Exercise prompt :: Find every line in the stored data entries that contains the string "style", and copy each of those lines.

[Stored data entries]
+ + + + +
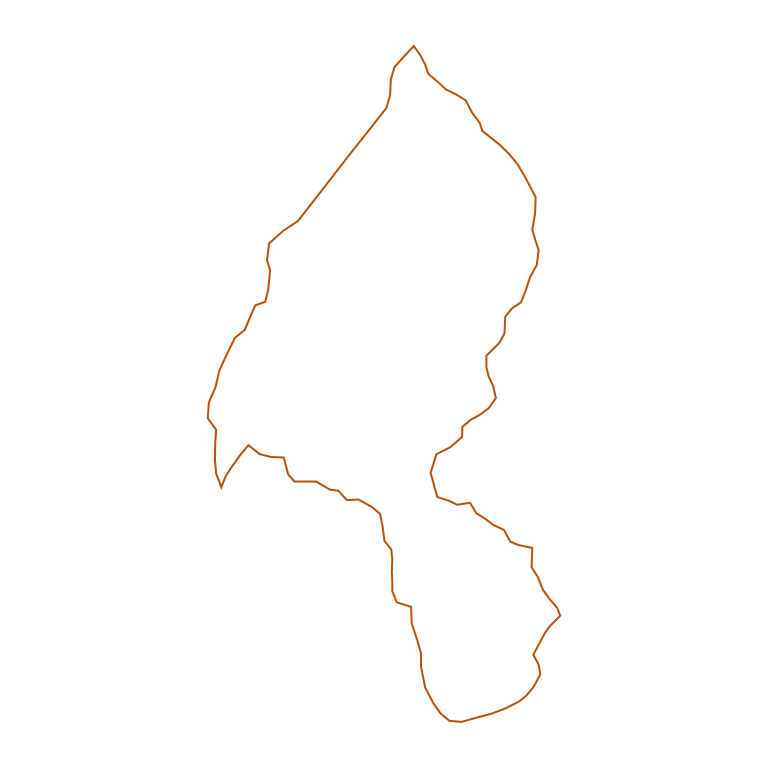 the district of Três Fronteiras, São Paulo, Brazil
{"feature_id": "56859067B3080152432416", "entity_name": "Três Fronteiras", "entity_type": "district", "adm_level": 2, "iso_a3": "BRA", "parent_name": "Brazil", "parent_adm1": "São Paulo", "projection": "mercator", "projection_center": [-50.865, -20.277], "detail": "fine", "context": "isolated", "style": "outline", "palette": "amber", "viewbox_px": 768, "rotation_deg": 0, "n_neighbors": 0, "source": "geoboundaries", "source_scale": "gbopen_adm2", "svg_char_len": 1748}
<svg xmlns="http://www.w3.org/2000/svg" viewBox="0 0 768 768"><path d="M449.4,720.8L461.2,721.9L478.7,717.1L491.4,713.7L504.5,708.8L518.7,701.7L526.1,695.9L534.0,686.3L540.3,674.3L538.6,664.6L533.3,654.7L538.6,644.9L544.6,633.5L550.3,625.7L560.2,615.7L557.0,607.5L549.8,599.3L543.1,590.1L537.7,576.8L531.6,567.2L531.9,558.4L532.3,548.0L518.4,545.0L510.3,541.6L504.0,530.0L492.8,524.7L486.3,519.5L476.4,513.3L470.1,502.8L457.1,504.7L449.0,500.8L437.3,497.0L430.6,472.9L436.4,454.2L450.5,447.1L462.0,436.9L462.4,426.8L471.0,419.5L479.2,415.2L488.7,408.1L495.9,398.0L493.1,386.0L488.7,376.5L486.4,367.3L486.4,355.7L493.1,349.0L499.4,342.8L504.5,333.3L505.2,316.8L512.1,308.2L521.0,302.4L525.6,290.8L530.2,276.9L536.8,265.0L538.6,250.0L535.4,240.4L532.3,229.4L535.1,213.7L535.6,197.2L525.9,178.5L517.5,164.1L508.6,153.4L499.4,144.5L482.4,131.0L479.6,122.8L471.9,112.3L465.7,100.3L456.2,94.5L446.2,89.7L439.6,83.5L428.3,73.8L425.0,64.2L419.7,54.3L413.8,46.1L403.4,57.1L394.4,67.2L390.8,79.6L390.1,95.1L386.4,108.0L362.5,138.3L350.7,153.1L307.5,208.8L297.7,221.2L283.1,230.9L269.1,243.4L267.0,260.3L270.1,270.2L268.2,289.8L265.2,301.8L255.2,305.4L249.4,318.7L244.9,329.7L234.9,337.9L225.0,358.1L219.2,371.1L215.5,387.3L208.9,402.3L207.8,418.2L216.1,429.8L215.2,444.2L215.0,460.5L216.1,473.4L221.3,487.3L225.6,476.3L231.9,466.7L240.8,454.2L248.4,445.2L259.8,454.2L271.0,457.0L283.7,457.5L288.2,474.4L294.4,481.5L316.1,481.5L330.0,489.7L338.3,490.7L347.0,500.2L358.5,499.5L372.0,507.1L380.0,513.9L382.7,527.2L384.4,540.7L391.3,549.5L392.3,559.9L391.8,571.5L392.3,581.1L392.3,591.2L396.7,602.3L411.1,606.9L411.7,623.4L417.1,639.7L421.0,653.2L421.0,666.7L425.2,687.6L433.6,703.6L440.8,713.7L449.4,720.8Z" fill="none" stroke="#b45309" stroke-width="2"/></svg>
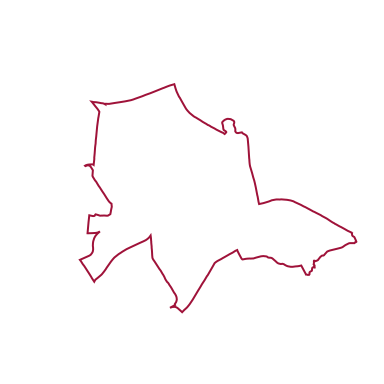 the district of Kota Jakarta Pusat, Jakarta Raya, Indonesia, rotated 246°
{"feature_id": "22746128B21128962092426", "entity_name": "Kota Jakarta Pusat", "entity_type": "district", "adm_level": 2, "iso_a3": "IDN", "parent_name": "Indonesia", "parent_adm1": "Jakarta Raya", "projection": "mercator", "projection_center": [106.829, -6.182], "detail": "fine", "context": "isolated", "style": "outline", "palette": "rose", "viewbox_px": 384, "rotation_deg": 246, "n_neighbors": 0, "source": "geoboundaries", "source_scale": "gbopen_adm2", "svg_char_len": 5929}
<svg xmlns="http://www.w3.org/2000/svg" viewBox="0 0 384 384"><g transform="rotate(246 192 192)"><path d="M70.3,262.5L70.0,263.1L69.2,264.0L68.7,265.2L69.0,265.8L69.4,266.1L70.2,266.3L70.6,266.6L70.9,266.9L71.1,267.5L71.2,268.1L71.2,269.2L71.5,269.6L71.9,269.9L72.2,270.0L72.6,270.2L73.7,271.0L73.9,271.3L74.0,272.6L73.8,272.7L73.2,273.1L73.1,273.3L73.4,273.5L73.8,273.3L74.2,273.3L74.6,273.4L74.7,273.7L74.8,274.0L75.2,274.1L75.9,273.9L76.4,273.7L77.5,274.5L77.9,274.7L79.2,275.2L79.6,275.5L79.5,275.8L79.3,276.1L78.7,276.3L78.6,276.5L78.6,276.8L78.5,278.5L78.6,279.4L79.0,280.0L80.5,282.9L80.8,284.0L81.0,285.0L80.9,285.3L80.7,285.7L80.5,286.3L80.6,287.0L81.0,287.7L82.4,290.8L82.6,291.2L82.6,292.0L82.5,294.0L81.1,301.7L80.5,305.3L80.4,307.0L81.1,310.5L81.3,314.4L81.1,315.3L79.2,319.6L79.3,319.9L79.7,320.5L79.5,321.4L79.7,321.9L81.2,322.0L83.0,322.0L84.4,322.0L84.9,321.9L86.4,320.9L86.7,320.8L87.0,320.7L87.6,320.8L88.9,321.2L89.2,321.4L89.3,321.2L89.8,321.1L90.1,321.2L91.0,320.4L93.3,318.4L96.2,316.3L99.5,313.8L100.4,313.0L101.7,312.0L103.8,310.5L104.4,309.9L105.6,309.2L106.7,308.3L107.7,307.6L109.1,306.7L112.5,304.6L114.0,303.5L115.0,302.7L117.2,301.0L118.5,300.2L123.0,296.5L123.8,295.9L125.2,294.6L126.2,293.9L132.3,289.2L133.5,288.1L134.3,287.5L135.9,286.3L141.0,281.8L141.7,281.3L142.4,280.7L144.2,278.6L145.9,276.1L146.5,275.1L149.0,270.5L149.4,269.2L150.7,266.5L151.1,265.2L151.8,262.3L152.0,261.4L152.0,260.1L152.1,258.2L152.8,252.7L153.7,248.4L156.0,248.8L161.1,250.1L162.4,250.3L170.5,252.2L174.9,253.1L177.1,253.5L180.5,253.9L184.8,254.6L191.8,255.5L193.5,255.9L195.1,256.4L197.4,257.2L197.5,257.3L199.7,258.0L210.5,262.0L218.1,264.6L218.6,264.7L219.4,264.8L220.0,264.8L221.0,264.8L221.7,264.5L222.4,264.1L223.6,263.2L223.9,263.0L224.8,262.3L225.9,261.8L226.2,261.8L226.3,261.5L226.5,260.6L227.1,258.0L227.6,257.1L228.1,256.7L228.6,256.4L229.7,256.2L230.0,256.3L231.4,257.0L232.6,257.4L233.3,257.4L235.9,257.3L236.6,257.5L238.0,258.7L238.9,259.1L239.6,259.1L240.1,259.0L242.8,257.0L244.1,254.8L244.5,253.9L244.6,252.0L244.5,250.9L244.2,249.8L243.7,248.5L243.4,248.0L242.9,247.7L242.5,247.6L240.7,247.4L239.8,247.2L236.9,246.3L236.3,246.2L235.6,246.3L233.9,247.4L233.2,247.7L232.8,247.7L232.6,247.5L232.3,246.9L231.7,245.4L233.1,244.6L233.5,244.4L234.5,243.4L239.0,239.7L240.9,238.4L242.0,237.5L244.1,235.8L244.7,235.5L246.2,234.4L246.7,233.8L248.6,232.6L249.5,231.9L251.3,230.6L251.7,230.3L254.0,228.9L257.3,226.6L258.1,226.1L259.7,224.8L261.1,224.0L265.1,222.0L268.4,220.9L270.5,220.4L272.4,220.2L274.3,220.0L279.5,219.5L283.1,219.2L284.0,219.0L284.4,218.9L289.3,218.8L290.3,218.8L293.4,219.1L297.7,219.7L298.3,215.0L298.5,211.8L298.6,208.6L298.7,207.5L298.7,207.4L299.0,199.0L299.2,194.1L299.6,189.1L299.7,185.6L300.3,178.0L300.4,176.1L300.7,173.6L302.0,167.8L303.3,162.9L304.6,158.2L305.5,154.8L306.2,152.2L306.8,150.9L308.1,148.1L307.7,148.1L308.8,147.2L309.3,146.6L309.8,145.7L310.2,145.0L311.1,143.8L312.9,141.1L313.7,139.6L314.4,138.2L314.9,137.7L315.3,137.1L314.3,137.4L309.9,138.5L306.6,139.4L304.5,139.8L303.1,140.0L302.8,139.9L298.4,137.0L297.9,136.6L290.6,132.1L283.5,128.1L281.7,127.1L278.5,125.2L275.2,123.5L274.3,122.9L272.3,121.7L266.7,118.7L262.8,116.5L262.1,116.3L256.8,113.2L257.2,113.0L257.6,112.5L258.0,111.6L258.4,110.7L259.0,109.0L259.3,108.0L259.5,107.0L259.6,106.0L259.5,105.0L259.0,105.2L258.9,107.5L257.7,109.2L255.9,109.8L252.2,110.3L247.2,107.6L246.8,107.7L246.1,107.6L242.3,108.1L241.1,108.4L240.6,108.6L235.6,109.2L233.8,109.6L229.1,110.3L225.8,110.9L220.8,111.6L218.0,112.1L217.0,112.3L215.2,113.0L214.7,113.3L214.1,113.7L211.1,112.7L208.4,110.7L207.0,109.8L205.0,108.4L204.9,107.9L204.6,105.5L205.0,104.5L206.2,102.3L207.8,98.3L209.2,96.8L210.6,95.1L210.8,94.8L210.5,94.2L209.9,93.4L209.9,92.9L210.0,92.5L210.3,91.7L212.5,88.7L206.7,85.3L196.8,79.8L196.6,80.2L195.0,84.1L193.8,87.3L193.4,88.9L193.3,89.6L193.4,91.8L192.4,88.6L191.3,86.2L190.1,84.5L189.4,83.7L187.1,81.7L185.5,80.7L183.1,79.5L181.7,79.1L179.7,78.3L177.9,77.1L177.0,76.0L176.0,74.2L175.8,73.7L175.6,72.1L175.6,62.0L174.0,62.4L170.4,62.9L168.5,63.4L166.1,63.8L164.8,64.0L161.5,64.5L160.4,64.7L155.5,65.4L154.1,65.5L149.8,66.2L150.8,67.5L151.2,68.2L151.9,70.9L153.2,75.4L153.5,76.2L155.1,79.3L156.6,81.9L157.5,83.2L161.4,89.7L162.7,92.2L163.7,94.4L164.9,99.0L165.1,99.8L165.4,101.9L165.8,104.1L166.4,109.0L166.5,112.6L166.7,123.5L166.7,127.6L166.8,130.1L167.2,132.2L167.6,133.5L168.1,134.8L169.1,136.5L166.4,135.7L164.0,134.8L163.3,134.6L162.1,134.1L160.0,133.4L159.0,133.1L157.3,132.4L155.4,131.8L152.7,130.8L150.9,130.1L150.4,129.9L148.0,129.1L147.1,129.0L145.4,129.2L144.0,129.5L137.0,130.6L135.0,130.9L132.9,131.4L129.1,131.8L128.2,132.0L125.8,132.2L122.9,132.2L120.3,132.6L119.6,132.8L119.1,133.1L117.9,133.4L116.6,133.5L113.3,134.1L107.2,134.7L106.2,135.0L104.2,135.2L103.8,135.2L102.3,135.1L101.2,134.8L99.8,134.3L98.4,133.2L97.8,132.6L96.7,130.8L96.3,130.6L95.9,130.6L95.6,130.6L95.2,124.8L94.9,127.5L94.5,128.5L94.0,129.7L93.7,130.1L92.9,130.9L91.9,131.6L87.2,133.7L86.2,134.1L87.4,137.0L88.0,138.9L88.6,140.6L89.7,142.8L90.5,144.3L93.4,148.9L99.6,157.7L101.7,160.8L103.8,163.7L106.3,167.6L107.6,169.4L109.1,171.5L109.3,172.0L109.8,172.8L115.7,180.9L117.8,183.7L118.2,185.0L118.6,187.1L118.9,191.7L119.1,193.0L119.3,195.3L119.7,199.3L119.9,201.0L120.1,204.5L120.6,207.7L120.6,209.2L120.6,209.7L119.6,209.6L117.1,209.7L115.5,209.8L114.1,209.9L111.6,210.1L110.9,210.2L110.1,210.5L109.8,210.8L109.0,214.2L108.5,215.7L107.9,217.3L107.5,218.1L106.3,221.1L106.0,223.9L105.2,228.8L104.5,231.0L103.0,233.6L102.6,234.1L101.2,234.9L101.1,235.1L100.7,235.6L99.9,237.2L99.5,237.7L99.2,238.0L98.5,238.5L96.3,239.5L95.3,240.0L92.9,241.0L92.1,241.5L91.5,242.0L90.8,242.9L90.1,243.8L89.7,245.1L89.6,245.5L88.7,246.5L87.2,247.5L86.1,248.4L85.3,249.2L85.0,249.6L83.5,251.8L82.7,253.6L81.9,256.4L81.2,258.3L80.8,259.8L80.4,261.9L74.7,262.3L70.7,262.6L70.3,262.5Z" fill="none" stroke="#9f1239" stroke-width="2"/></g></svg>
+ + + + +
The answer ::
{"feature_id": "56859067B3080152432416", "entity_name": "Três Fronteiras", "entity_type": "district", "adm_level": 2, "iso_a3": "BRA", "parent_name": "Brazil", "parent_adm1": "São Paulo", "projection": "mercator", "projection_center": [-50.865, -20.277], "detail": "fine", "context": "isolated", "style": "outline", "palette": "amber", "viewbox_px": 768, "rotation_deg": 0, "n_neighbors": 0, "source": "geoboundaries", "source_scale": "gbopen_adm2", "svg_char_len": 1748}
{"feature_id": "22746128B21128962092426", "entity_name": "Kota Jakarta Pusat", "entity_type": "district", "adm_level": 2, "iso_a3": "IDN", "parent_name": "Indonesia", "parent_adm1": "Jakarta Raya", "projection": "mercator", "projection_center": [106.829, -6.182], "detail": "fine", "context": "isolated", "style": "outline", "palette": "rose", "viewbox_px": 384, "rotation_deg": 246, "n_neighbors": 0, "source": "geoboundaries", "source_scale": "gbopen_adm2", "svg_char_len": 5929}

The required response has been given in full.